*** Block opens ***
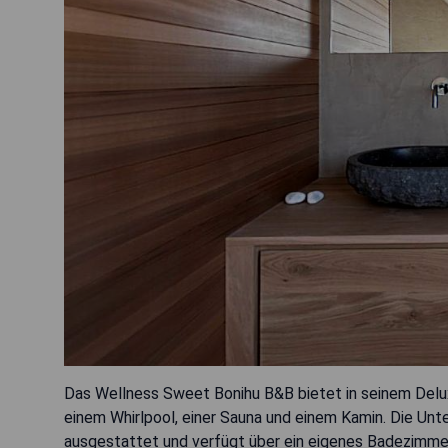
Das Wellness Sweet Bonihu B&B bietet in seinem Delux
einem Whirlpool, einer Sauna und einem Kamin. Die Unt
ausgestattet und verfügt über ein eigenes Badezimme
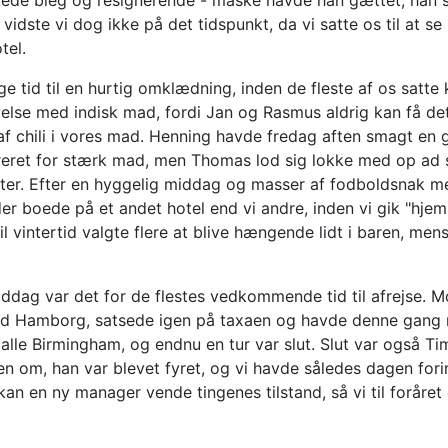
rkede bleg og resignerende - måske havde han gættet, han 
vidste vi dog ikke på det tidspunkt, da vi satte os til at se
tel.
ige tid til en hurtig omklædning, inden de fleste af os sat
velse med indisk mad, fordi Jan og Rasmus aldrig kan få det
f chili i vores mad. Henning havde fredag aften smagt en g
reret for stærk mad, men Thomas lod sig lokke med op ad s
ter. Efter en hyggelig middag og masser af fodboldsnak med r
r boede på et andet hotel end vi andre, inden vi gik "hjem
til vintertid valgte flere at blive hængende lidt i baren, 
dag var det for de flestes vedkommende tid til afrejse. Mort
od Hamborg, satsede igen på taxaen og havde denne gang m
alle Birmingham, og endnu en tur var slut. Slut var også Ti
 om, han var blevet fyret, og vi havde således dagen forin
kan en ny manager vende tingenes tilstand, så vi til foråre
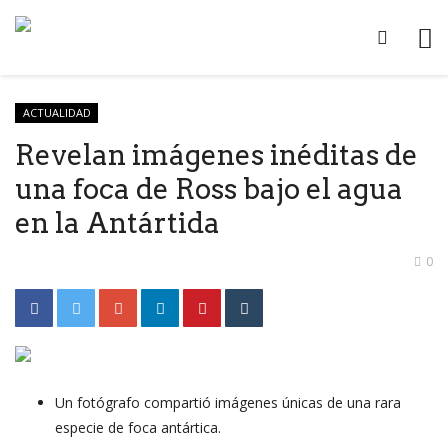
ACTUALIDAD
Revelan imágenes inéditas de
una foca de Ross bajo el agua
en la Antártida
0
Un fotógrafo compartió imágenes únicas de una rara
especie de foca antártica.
*** Block closes ***
*** Block opens ***
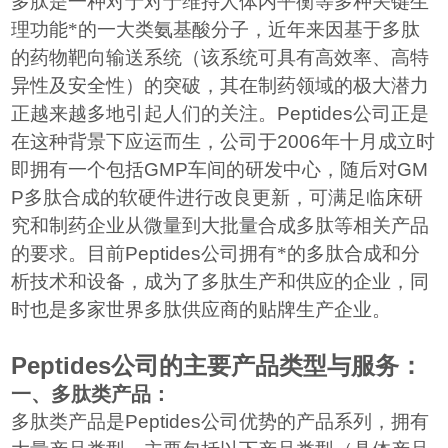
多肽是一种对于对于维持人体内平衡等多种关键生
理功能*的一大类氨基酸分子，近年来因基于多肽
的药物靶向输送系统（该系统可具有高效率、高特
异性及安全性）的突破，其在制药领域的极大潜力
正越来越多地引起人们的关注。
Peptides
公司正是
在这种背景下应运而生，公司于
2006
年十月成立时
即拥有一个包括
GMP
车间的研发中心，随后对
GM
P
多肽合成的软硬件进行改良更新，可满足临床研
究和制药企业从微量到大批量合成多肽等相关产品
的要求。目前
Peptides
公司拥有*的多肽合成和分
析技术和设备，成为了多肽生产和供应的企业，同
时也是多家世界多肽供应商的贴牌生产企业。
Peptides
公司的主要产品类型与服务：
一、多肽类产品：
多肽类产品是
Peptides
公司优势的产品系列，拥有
*** Block closes ***
THE TASK:
Among the entries above, the line containing "正越来越多地引起人们的关注。", the line containing "公司优势的产品系列，拥有", and all lines between them are to be restated word for word; nothing else belongs in the reply.

ANSWER:
正越来越多地引起人们的关注。
Peptides
公司正是
在这种背景下应运而生，公司于
2006
年十月成立时
即拥有一个包括
GMP
车间的研发中心，随后对
GM
P
多肽合成的软硬件进行改良更新，可满足临床研
究和制药企业从微量到大批量合成多肽等相关产品
的要求。目前
Peptides
公司拥有*的多肽合成和分
析技术和设备，成为了多肽生产和供应的企业，同
时也是多家世界多肽供应商的贴牌生产企业。
Peptides
公司的主要产品类型与服务：
一、多肽类产品：
多肽类产品是
Peptides
公司优势的产品系列，拥有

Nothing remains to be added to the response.